▶ **TRY IT**: Could you print all the entries below exactly as they appear, omitting the pictures?

▶ **DATA TO PROCESS**:
+++

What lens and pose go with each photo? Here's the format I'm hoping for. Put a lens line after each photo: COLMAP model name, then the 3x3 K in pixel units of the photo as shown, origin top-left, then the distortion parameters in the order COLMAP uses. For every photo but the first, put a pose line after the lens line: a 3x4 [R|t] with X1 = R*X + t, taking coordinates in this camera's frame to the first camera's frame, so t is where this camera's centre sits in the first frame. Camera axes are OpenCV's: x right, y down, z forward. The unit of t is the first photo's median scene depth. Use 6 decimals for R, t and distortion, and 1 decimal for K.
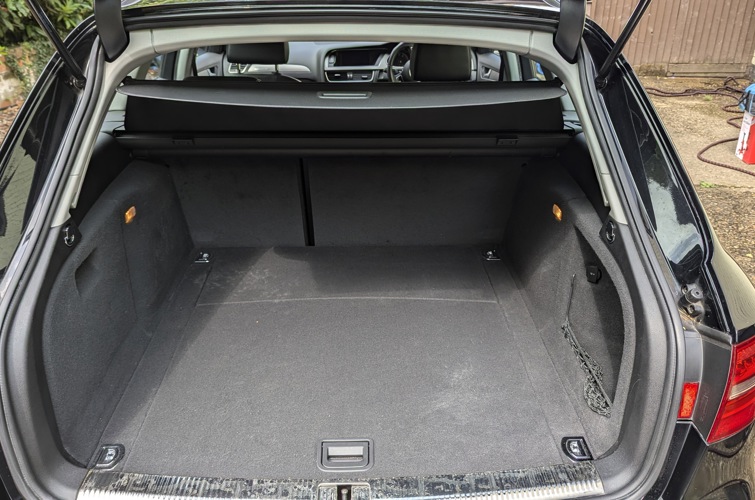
lens RADIAL K [[627.0, 0, 381.2], [0, 627.0, 249.7], [0, 0, 1]] dist [0.047319, -0.052955]
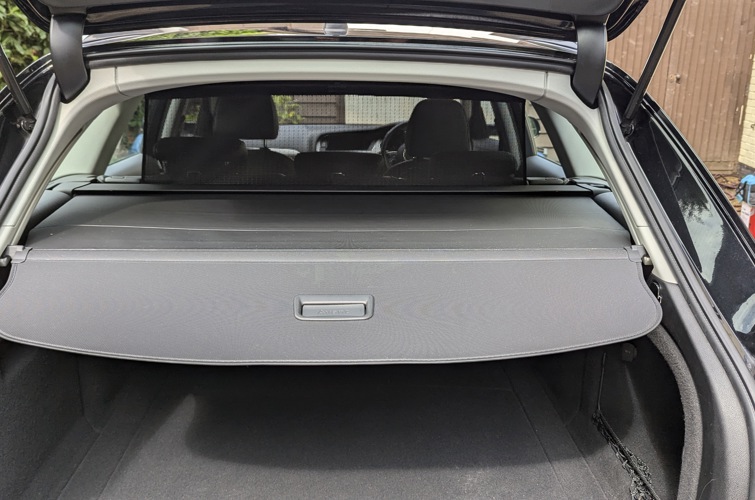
lens RADIAL K [[627.0, 0, 381.2], [0, 627.0, 249.7], [0, 0, 1]] dist [0.047319, -0.052955]
pose [[0.999907, -0.000796, 0.013579, -0.006538], [0.002987, 0.986765, -0.162127, 0.041026], [-0.013271, 0.162152, 0.986676, 0.152504]]
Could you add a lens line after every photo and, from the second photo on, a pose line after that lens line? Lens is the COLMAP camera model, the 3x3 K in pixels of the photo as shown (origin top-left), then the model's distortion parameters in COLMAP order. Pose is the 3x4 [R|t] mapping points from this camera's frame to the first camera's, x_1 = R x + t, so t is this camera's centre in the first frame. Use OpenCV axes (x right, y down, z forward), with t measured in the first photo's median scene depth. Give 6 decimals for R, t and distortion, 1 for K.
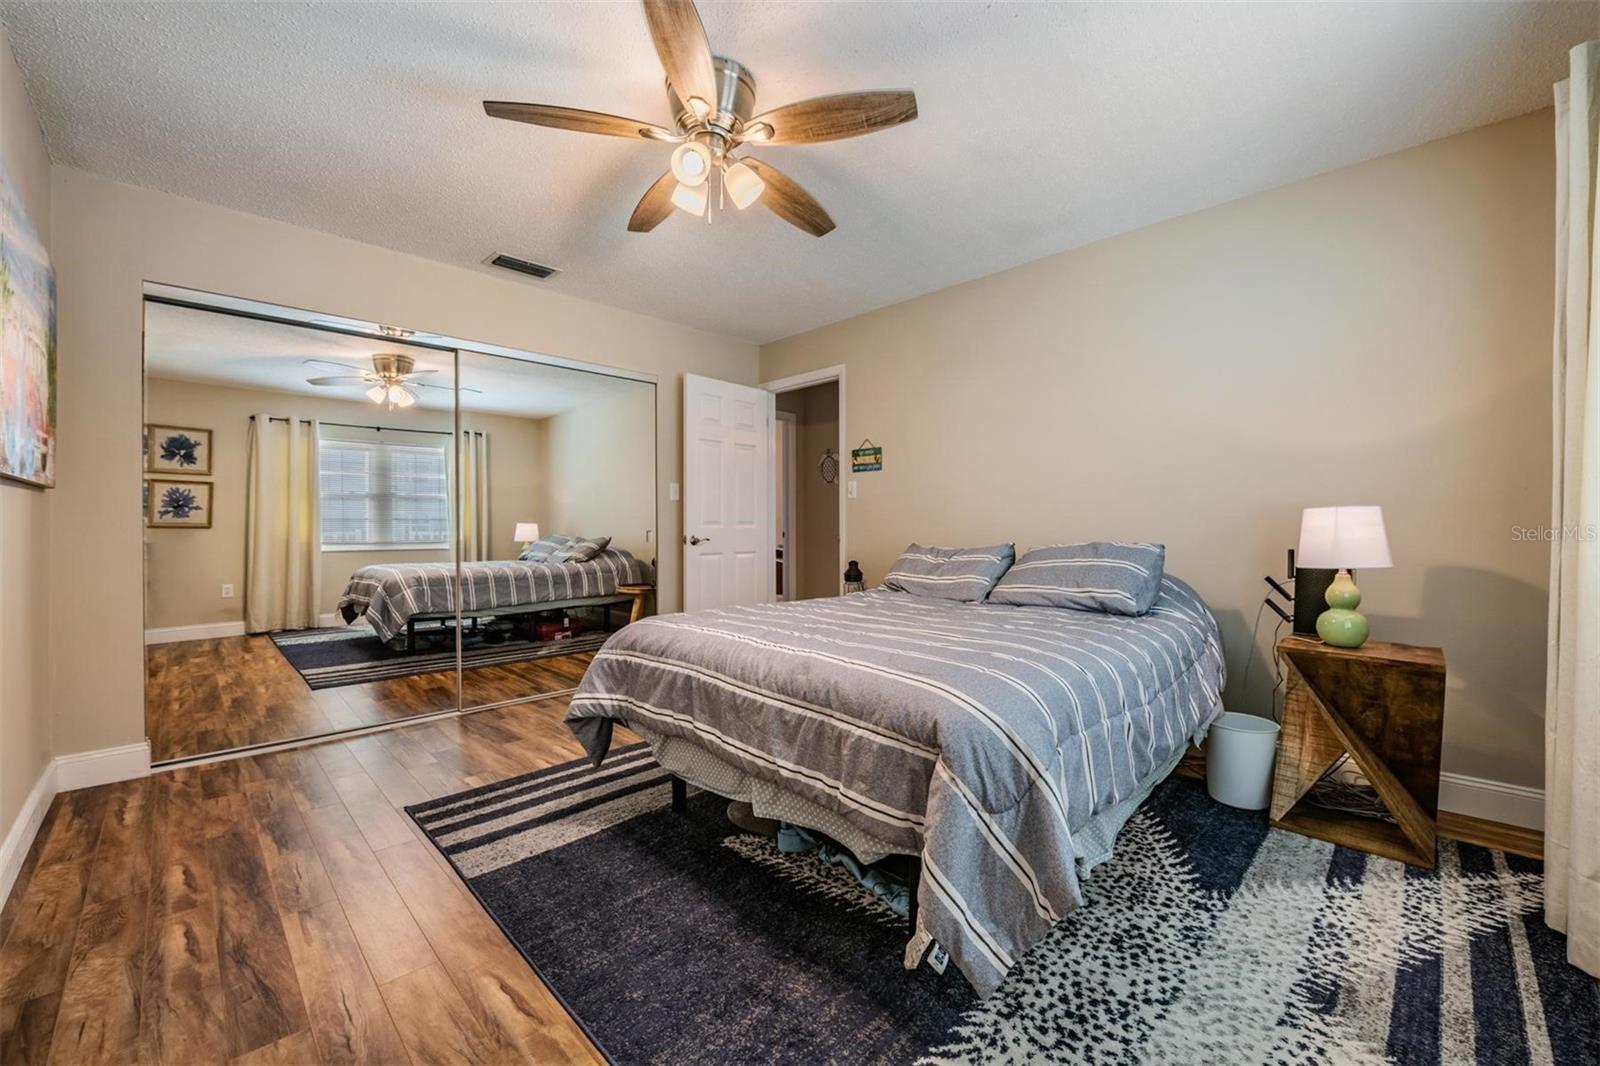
lens RADIAL K [[631.4, 0, 797.9], [0, 631.4, 530.7], [0, 0, 1]] dist [0.001236, -0.002352]
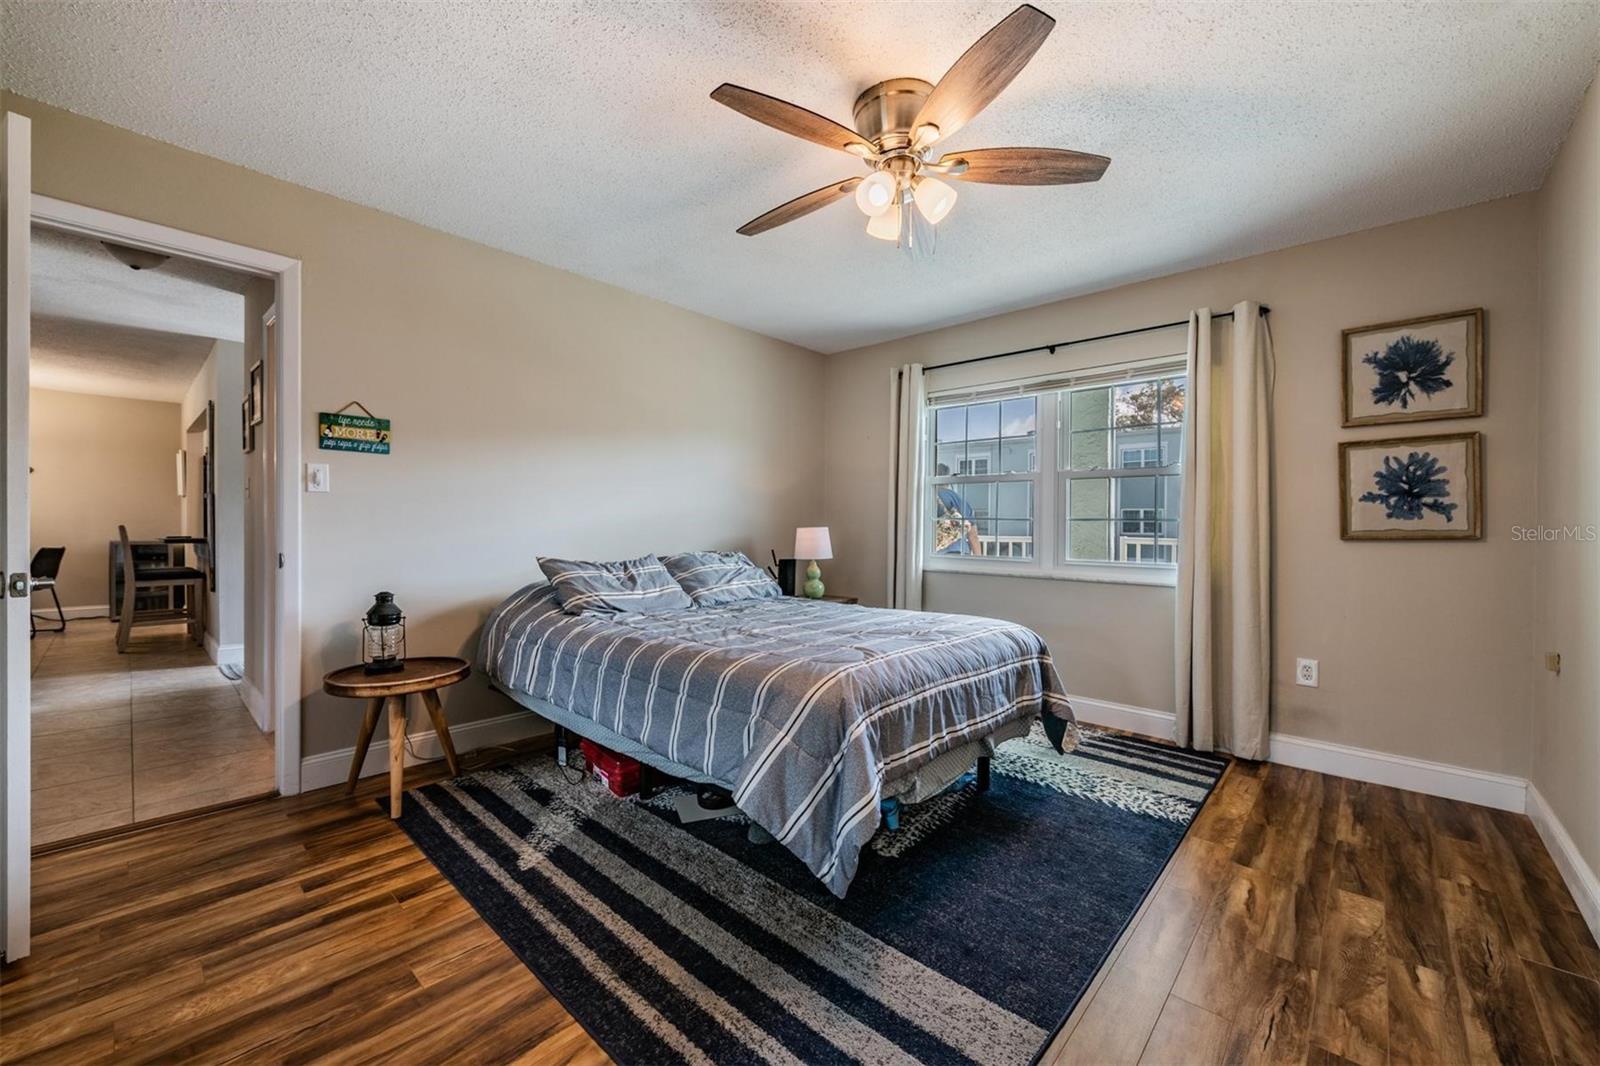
lens RADIAL K [[631.4, 0, 797.1], [0, 631.4, 531.3], [0, 0, 1]] dist [0.001236, -0.002352]
pose [[-0.045381, -0.008845, 0.998931, -0.944025], [0.000578, 0.999960, 0.008881, -0.033368], [-0.998970, 0.000981, -0.045375, 1.009108]]
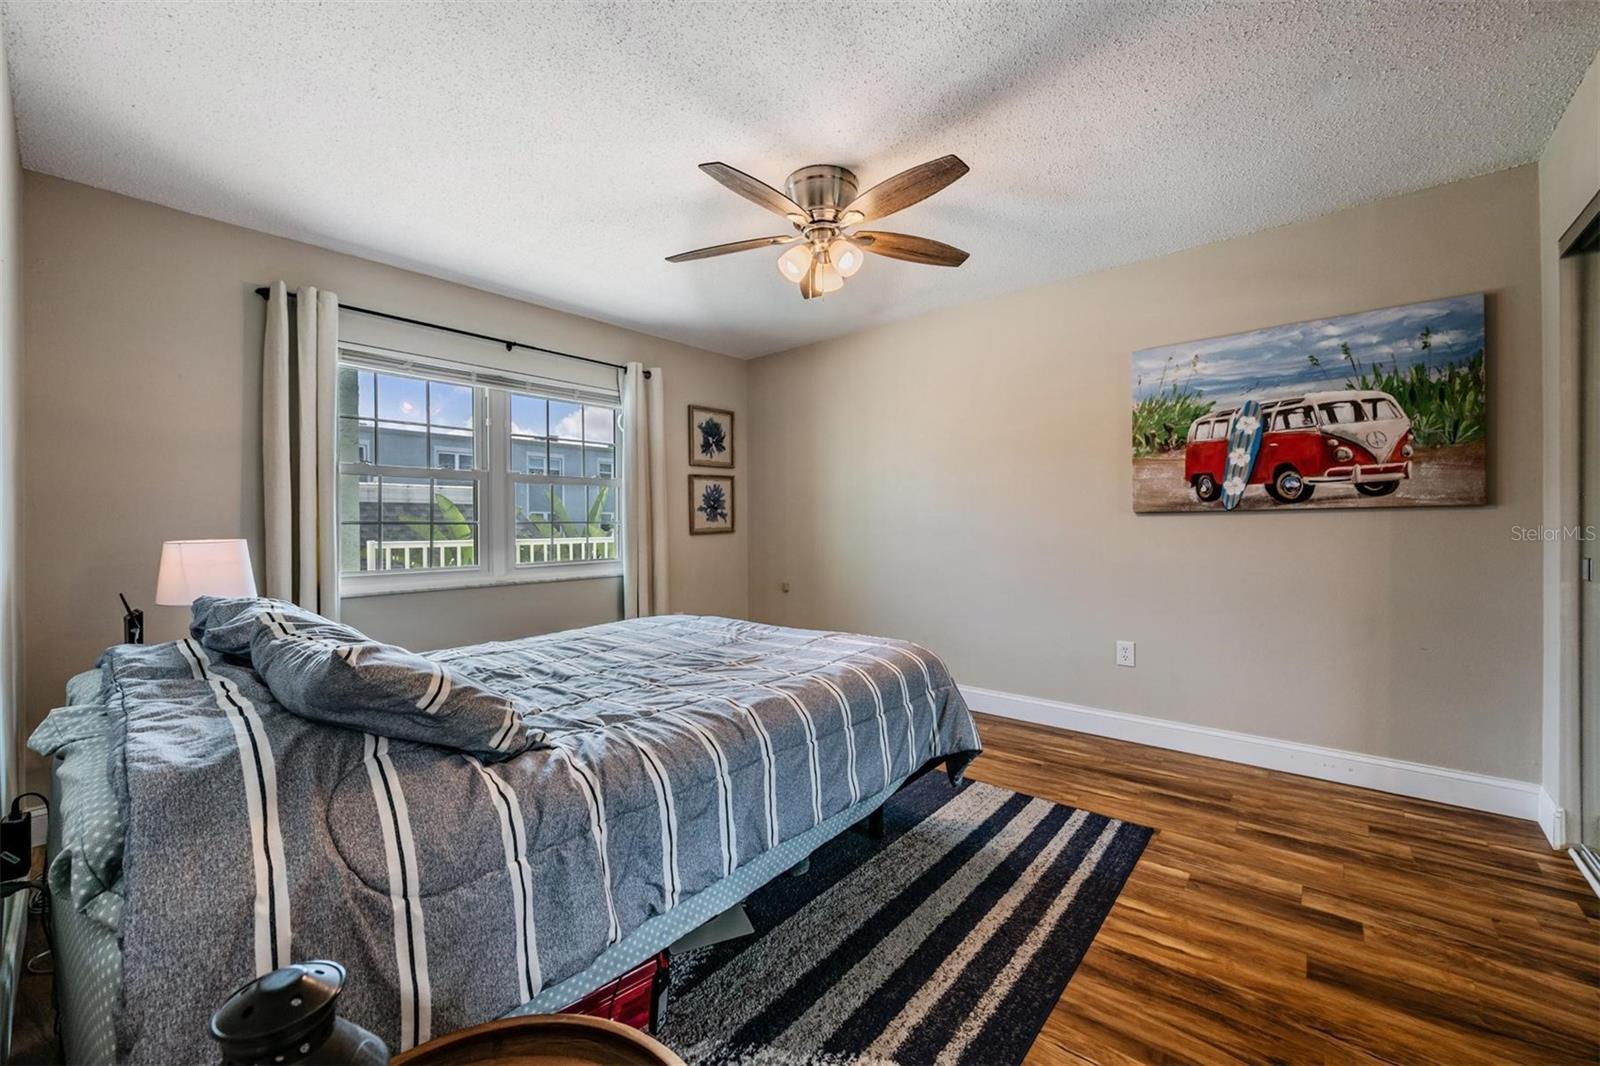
lens RADIAL K [[631.4, 0, 796.8], [0, 631.4, 528.5], [0, 0, 1]] dist [0.001236, -0.002352]
pose [[-0.995948, 0.011428, -0.089200, 0.014960], [0.010023, 0.999819, 0.016187, -0.051899], [0.089369, 0.015227, -0.995882, 1.840690]]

+++

▶ **EXPECTED ANSWER**:
What lens and pose go with each photo? Here's the format I'm hoping for. Put a lens line after each photo: COLMAP model name, then the 3x3 K in pixel units of the photo as shown, origin top-left, then the distortion parameters in the order COLMAP uses. For every photo but the first, put a pose line after the lens line: a 3x4 [R|t] with X1 = R*X + t, taking coordinates in this camera's frame to the first camera's frame, so t is where this camera's centre sits in the first frame. Camera axes are OpenCV's: x right, y down, z forward. The unit of t is the first photo's median scene depth. Use 6 decimals for R, t and distortion, and 1 decimal for K.
lens RADIAL K [[627.0, 0, 381.2], [0, 627.0, 249.7], [0, 0, 1]] dist [0.047319, -0.052955]
lens RADIAL K [[627.0, 0, 381.2], [0, 627.0, 249.7], [0, 0, 1]] dist [0.047319, -0.052955]
pose [[0.999907, -0.000796, 0.013579, -0.006538], [0.002987, 0.986765, -0.162127, 0.041026], [-0.013271, 0.162152, 0.986676, 0.152504]]
Could you add a lens line after every photo and, from the second photo on, a pose line after that lens line? Lens is the COLMAP camera model, the 3x3 K in pixels of the photo as shown (origin top-left), then the model's distortion parameters in COLMAP order. Pose is the 3x4 [R|t] mapping points from this camera's frame to the first camera's, x_1 = R x + t, so t is this camera's centre in the first frame. Use OpenCV axes (x right, y down, z forward), with t measured in the first photo's median scene depth. Give 6 decimals for R, t and distortion, 1 for K.
lens RADIAL K [[631.4, 0, 797.9], [0, 631.4, 530.7], [0, 0, 1]] dist [0.001236, -0.002352]
lens RADIAL K [[631.4, 0, 797.1], [0, 631.4, 531.3], [0, 0, 1]] dist [0.001236, -0.002352]
pose [[-0.045381, -0.008845, 0.998931, -0.944025], [0.000578, 0.999960, 0.008881, -0.033368], [-0.998970, 0.000981, -0.045375, 1.009108]]
lens RADIAL K [[631.4, 0, 796.8], [0, 631.4, 528.5], [0, 0, 1]] dist [0.001236, -0.002352]
pose [[-0.995948, 0.011428, -0.089200, 0.014960], [0.010023, 0.999819, 0.016187, -0.051899], [0.089369, 0.015227, -0.995882, 1.840690]]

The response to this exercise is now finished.